If you really want to try deleting secrets.tdb, I'd try stopping smbd. It's possible that the file is in use or locked.

I don't have a secrets.tdb file over here to look at, but look for the program tdbdump and run it on the secrets.tdb file. You should check it against the secrets.tdb file on another machine that is working. Most of it should be readable.

I assume you are trying to authenticate against an LDAP server? I didn't see it included as a USE flag, but perhaps it should be.

----------

## going_mad

First of all thanks for your reply!

well, in the meanwhile I tried to unmerge samba, rename the /etc/samba directory to /etc/samba_old, then emerged samba with the USE flags found in http://www.gentoo.org/doc/en/quick-samba-howto.xml (and, yes, I also emerged clamav before samba)

USE="oav readline cups pam -python -ldap -kerberos -xml -acl -mysql libclamav" emerge net-fs/samba

everything seems ok, also testparm says so. but everything is all the same when trying to add users to samba. Same error.

pdbedit shows the same error as always and I cannot open secrets.tdb with tdbdump ("failed to open secrets.tdb")

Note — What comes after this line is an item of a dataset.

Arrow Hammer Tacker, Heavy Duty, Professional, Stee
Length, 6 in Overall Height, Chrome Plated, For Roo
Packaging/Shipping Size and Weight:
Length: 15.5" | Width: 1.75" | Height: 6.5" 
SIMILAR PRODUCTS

Don't know if this is of interest but it takes a lot of time to access the /var/lib/samba and /var/lib/samba/private directories

G_M

----------

## diastelo

I'm afraid I might be at the end of any helpful information I can impart. Something is obviously broken, but I can't see where it might have happened. I'd recommend unmerging everything, deleting what you can, and starting over. After that, you might try backporting. I'll let you know if I come up with any ideas on my end. I wish you luck.

----------

## going_mad

Finally I found that the hard disk was corrupted!  :Shocked: 

Other problems appeared and finally I had to change it with a new one.

G_M

----------